Sento il suo respiro. Quel tanto di luce stellare che c’è qui brilla grigia e incerta sulla sua pelle. Per alcuni minuti camminiamo in silenzio.
“Senti,” dice.
“Uh-huh.”
“Se mi succede qualcosa, questo posto andrà benissimo anche per spargerci le mie ceneri. Se e quando verrà il momento, voglio che tu lo dica a mia madre. Dille che era la mia ultima richiesta. Dio, ma se mio padre e io finiamo sparpagliati qui attorno, dove andrà mia madre quando muore?”
“Potrebbe venire qua anche lei.”
“Be’, viene sempre trascinata in posti dove non vorrebbe andare. Perché le cose dovrebbero essere diverse dopo la sua morte, giusto?”
“Giusto. Voglio dire che è questo che io credo. Che è diventato il posto di noi tutti.”
“E se fosse vero?” dice. “Non sarebbe qualcosa?”
Non parliamo più. Ci sono troppe cose da dire. Percorriamo l’ultimo breve tratto, sotto l’invisibile sorveglianza di animali notturni. È come un sogno, uno di quei sogni infantili in cui si sente in imbarazzo davanti agli altri, questo camminare su una strada pubblica con le mie mutande sfilacciate. Ma in questo particolare sogno non mi sento in imbarazzo.

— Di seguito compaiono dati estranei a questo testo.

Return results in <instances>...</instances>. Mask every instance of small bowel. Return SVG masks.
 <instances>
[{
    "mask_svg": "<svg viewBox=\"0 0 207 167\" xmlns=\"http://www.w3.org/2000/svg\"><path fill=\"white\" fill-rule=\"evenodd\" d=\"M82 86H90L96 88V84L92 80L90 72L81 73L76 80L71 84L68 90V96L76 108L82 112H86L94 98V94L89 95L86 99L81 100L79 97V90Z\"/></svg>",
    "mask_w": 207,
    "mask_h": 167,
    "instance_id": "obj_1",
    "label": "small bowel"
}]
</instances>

Sono qui, svestito, su una strada di campagna, con un vento buio che soffia tutt’intorno a me. Le ceneri di Ned si stanno mischiando alla terra in un mondo in miniatura di formiche e di goffi e blindati scarafaggi. Erich dorme il suo sonno schiumante, illuminato in maniera complessa da sogni. C’è bellezza nel mondo, che pure è più duro di quanto ci aspettassimo. È diverso dalla fattoria autunnale sulla parete della sala da pranzo della mia famiglia come un osso lo è da un uomo o da una donna. In qualche punto di questo continente Clare e Rebecca stanno dormendo, in un motel o nel soggiorno di un amico. Quando davanti a noi compare la sagoma blu della casa, ricordo che la propria casa è anche un posto da cui fuggire. Questa è la nostra; l’abbiamo per scapparne e l’abbiamo per tornarci.

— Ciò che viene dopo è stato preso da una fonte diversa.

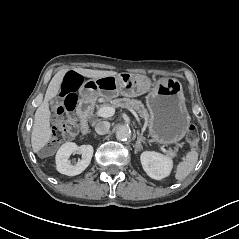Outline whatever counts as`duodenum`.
<instances>
[{
  "mask_svg": "<svg viewBox=\"0 0 239 239\" xmlns=\"http://www.w3.org/2000/svg\"><path fill=\"white\" fill-rule=\"evenodd\" d=\"M81 125L80 130L83 135L87 134L90 127V118L92 114V103L88 98H82L77 106Z\"/></svg>",
  "mask_w": 239,
  "mask_h": 239,
  "instance_id": "410a0bca",
  "label": "duodenum"
}]
</instances>
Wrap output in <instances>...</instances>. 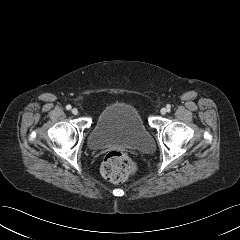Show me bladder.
<instances>
[{"label": "bladder", "instance_id": "31cf9c89", "mask_svg": "<svg viewBox=\"0 0 240 240\" xmlns=\"http://www.w3.org/2000/svg\"><path fill=\"white\" fill-rule=\"evenodd\" d=\"M88 145L93 150L117 145L148 152L153 149L154 142L133 105L114 103L98 115L88 137Z\"/></svg>", "mask_w": 240, "mask_h": 240}]
</instances>
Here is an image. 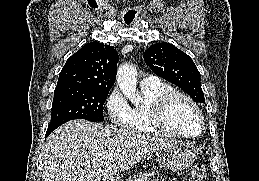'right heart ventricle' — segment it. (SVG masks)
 <instances>
[{
  "instance_id": "obj_1",
  "label": "right heart ventricle",
  "mask_w": 259,
  "mask_h": 181,
  "mask_svg": "<svg viewBox=\"0 0 259 181\" xmlns=\"http://www.w3.org/2000/svg\"><path fill=\"white\" fill-rule=\"evenodd\" d=\"M171 90L173 88L170 85L161 81L150 85H141L143 103L130 108L126 127L140 133L169 135L155 124L152 108L161 95Z\"/></svg>"
}]
</instances>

In questo momento fa abbastanza buio per vedere il futuro – le mattine fredde e le lunghe notti, la musica d’ogni giorno. Jonathan e io siamo qui per conservare un presente, perché la gente possa tornarvi quando si restringerà il loro futuro. Abbiamo camminato a lungo per arrivarci. Imbocchiamo il viale d’accesso e io vedo qualcosa che smuove le tendine nella finestra della camera. Penso per un attimo che sia tornata Clare. Afferro una spalla di Jonathan.
“Eh?” dice. “Che c’è?”
“Niente. Non è niente. Non badarci.”
Tra l’impulso e il contatto mi sono ripreso. Clare non è tornata. Ciò che ho visto era solo un refolo di vento. O il vento o lo spirito della casa, temporaneamente sconvolto dalla nostra assenza notturna, ma troppo vecchio per farsi sorprendere da incombenze nate dal divario fra ciò che possiamo immaginare e ciò che creiamo in realtà.